AP Physics 1 Score Curve 2026 — Raw Score to AP Score Conversion
AP Physics 1 has one of the lowest pass rates of any AP exam — around 43–48%. The score curve reflects this difficulty. Here is the full composite-to-AP-score conversion table for 2026.
AP Physics 1 Score Curve 2026
| AP Score | Composite Score Range | % of Students |
|---|---|---|
| 5 | 115–150 | 14% |
| 4 | 85–114 | 14% |
| 3 | 55–84 | 20% |
| 2 | 35–54 | 26% |
| 1 | 0–34 | 26% |
Composite max: 150 points
Use our AP Physics 1 Score Calculator to enter your MC and FRQ scores and predict your AP grade.
How the AP Physics 1 Composite Score Is Calculated
| Section | Details | Max Points |
|---|---|---|
| Multiple Choice (50 questions) | 45 single-select + 5 multi-select (×1.5) | 75 |
| Free Response (5 questions) | 1 experimental design + 4 short answer | 75 |
| Total | 150 |
AP Physics 1 has a unique multi-select MC format: 5 questions require selecting two correct answers.

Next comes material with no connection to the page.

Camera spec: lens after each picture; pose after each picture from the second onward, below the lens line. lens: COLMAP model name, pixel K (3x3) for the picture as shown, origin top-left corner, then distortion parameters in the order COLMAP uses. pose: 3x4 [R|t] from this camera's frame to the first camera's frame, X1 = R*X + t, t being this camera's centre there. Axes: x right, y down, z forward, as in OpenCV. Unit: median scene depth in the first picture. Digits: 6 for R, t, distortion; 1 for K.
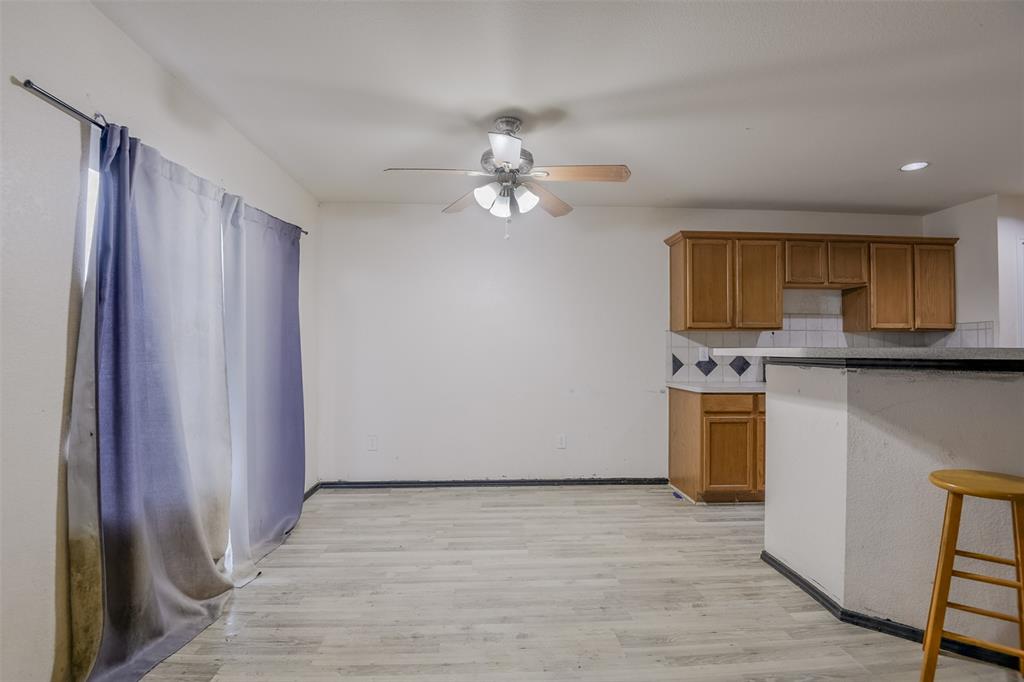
lens RADIAL K [[475.0, 0, 498.7], [0, 475.0, 348.4], [0, 0, 1]] dist [-0.033034, -0.008779]
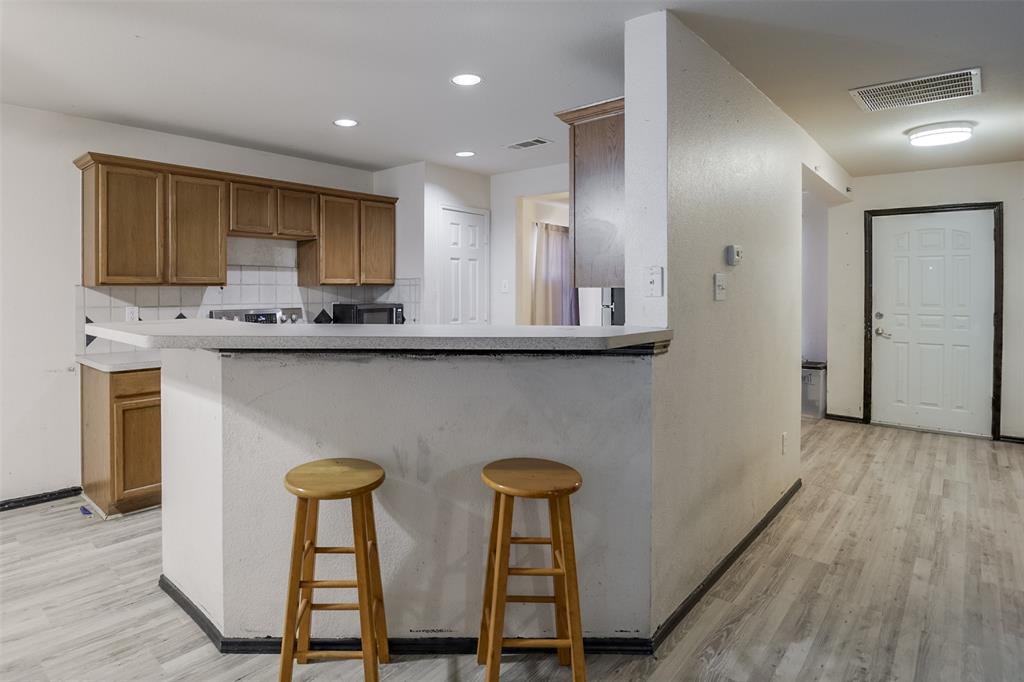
lens RADIAL K [[556.6, 0, 440.5], [0, 556.6, 288.7], [0, 0, 1]] dist [-0.043839, -0.001036]
pose [[0.713130, -0.004743, 0.701016, 0.177191], [-0.002206, 0.999957, 0.009009, -0.044173], [-0.701029, -0.007971, 0.713089, 0.005130]]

These multi-select questions are worth 1.5 points each (compared to 1.0 for single-select). Partial credit is not available on multi-select — both answers must be correct.
What Score Do You Need?
| Target | Composite Needed | Notes |
|---|---|---|
| 5 | 115/150 (77%) | Demands mastery of all major topics |
| 4 | 85/150 (57%) | Strong on mechanics + energy + circuits |
| 3 | 55/150 (37%) | Achievable with solid kinematics and Newton's laws alone |
The 3-threshold at 37% is one of the more forgiving among AP sciences — but getting there still requires real conceptual understanding, not just formula memorization.
Why AP Physics 1 Has a Low Pass Rate
Not a calculation problem — a conceptual problem. AP Physics 1 was redesigned to test deep conceptual understanding rather than formula plug-and-chug. Questions present novel scenarios and ask students to explain why something happens, not just calculate what happens.

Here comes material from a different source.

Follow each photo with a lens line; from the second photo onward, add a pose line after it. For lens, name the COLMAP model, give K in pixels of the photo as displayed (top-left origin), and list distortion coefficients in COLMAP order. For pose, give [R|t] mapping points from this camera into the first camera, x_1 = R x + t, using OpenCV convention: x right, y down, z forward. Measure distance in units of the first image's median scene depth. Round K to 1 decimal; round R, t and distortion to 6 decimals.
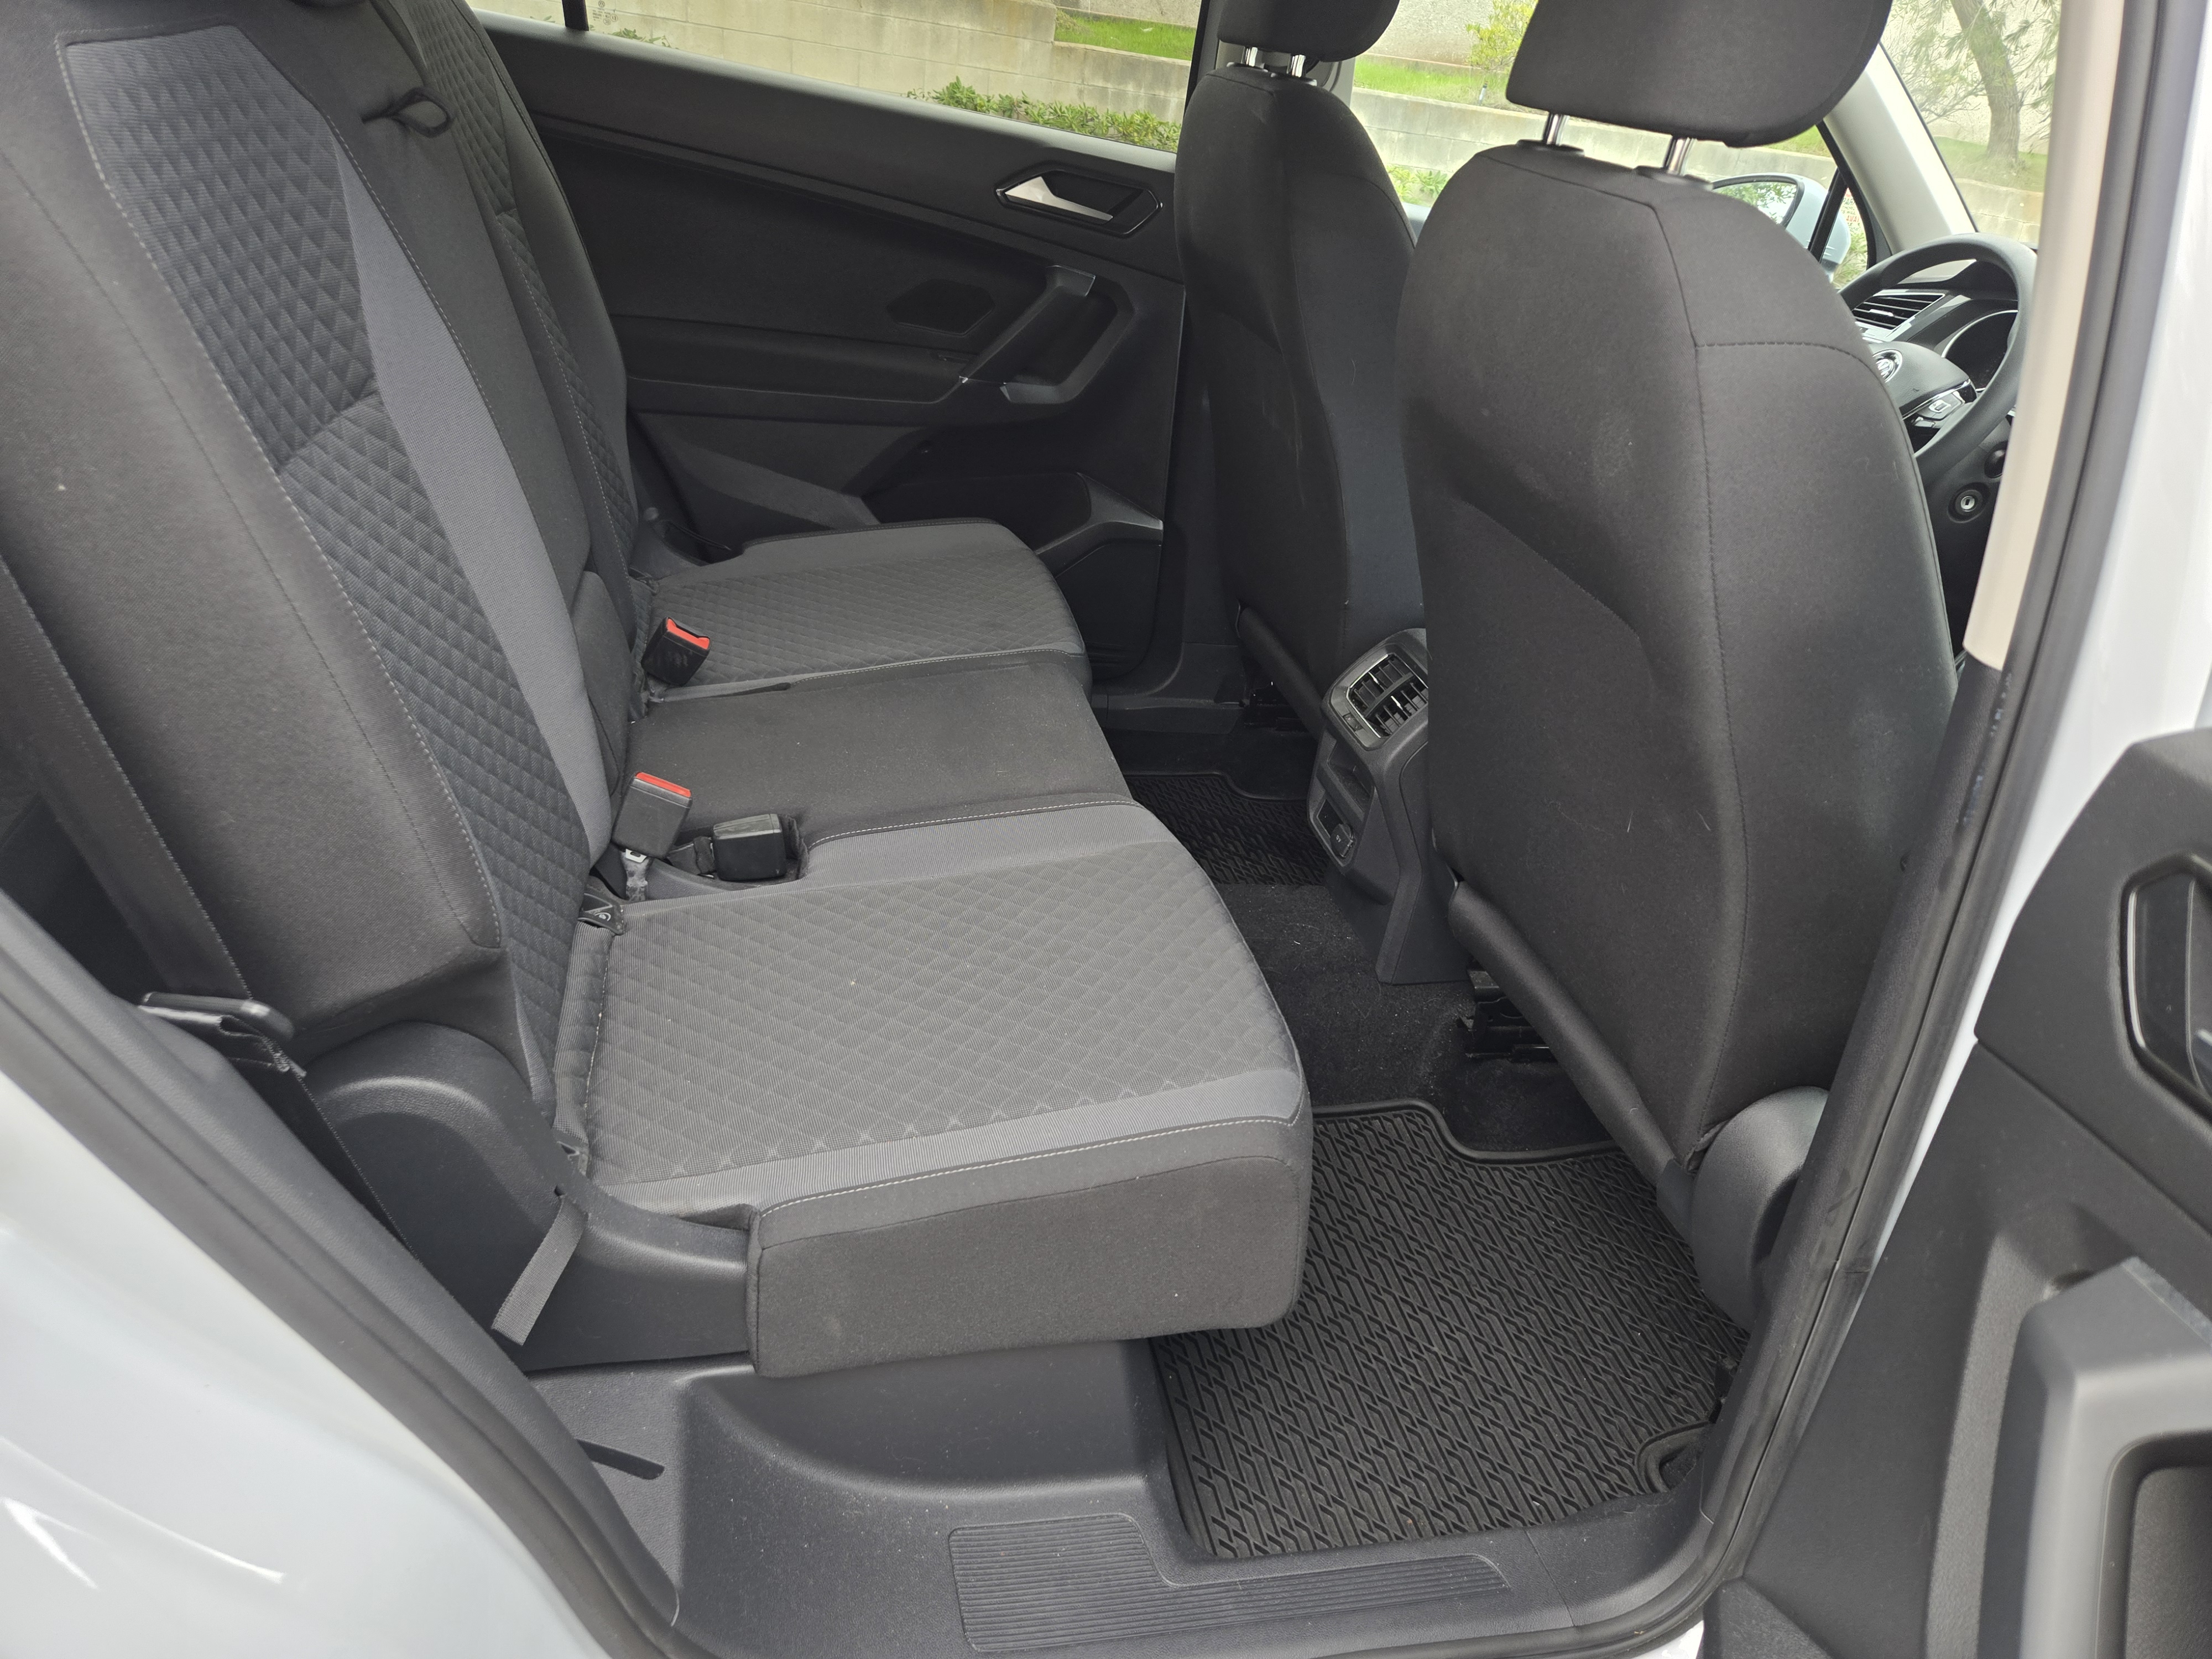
lens RADIAL K [[1408.4, 0, 1106.0], [0, 1408.4, 829.5], [0, 0, 1]] dist [0.066809, -0.065334]
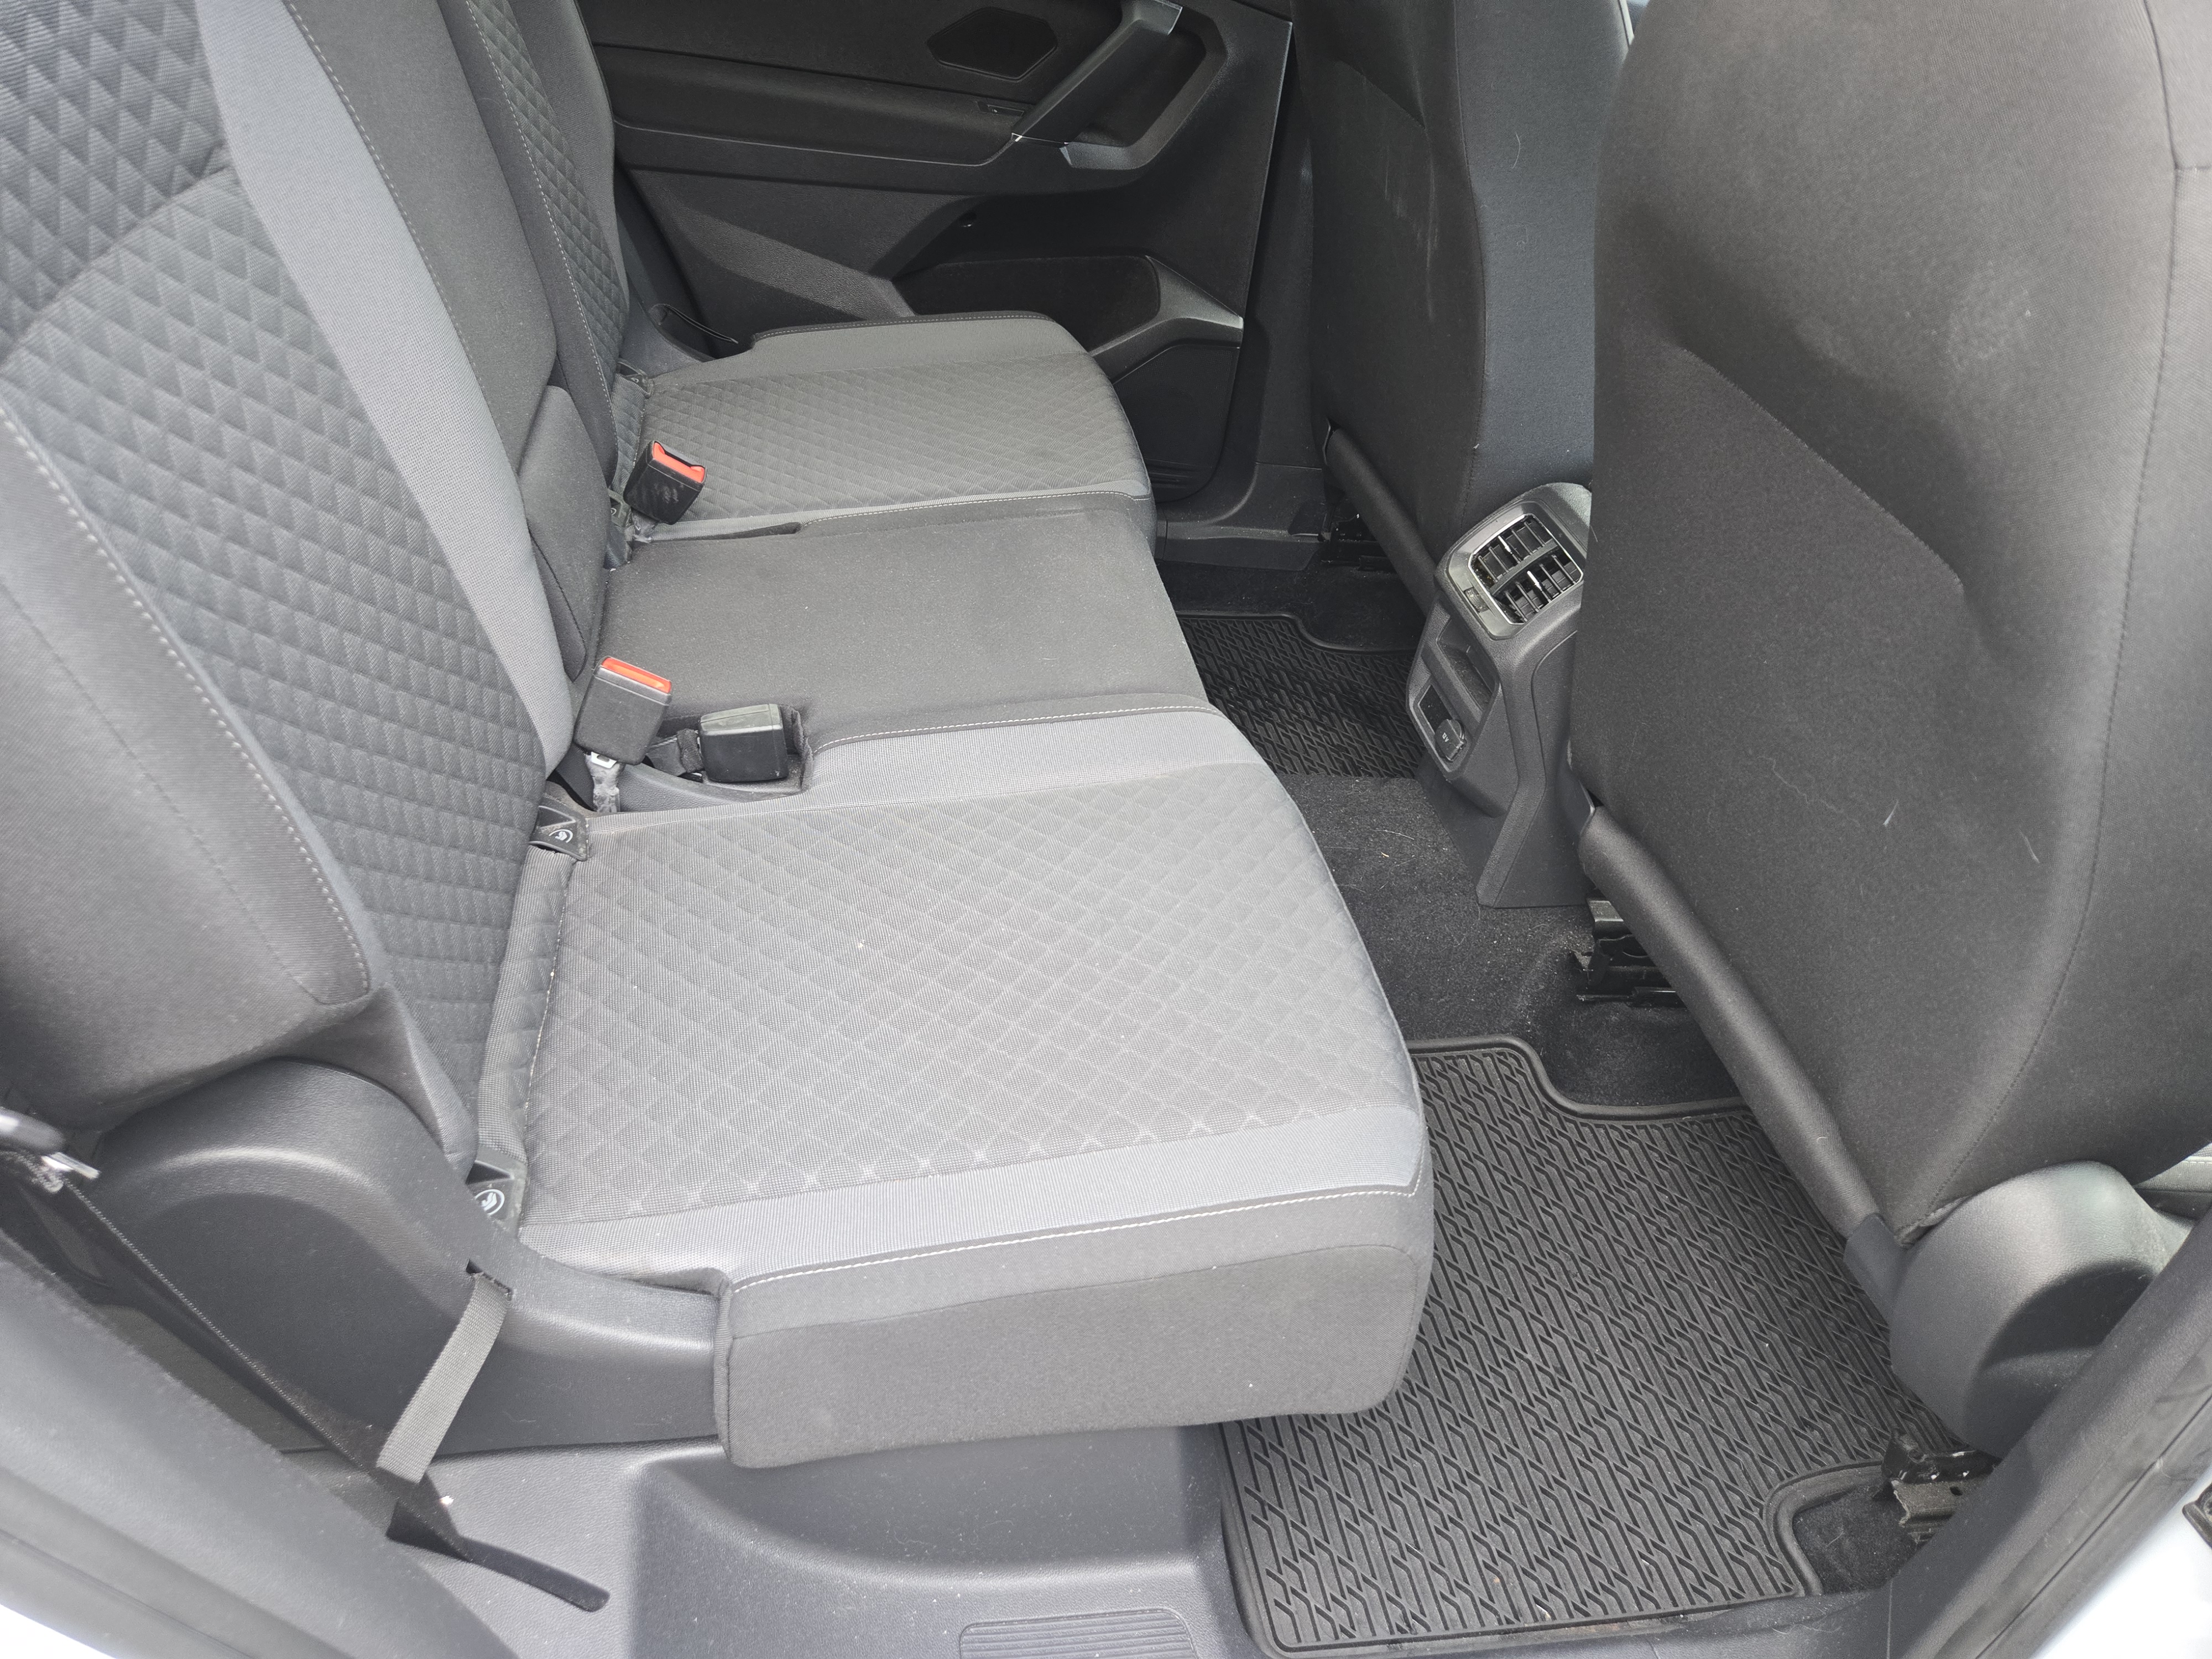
lens RADIAL K [[1486.9, 0, 1081.8], [0, 1486.9, 846.9], [0, 0, 1]] dist [0.064649, -0.053126]
pose [[0.998232, 0.045356, -0.038402, -0.018555], [-0.039580, 0.989401, 0.139712, -0.059549], [0.044332, -0.137946, 0.989447, 0.138617]]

The multi-select MC questions and the experimental design FRQ in particular reward students who can reason from first principles, not just recall equations.
Common difficulty areas:
- Rotational motion (torque, angular momentum) — most frequently missed unit
- Circuits (series vs parallel, Ohm's law applications)
- Waves and sound (standing waves, resonance)
- Newton's third law in non-obvious contexts
AP Physics 1 vs AP Physics 2 Curve
| AP Physics 1 | AP Physics 2 | |
|---|---|---|
| Composite max | 150 | 150 |
| Score 5 min | 115 (77%) | ~115 (77%) |
| Score 3 min | 55 (37%) | ~58 (39%) |
| Five-rate | 14% | 14% |
| Pass rate (3+) | ~48% | ~58% |
AP Physics 2 has a higher pass rate because it attracts a more self-selected group of students who performed well in Physics 1 first.
Most Tested Topics
| Unit | % of Exam |
|---|---|
| Kinematics | 10–16% |
| Newton's Laws | 16–21% |
| Energy, Work, Power | 20–28% |
| Momentum | 12–18% |
| Rotation | 10–16% |
| Waves/Sound | 12–18% |
| Circuits | 12–18% |
Energy conservation (Units 3) is the most universally applicable concept — it appears in nearly every FRQ.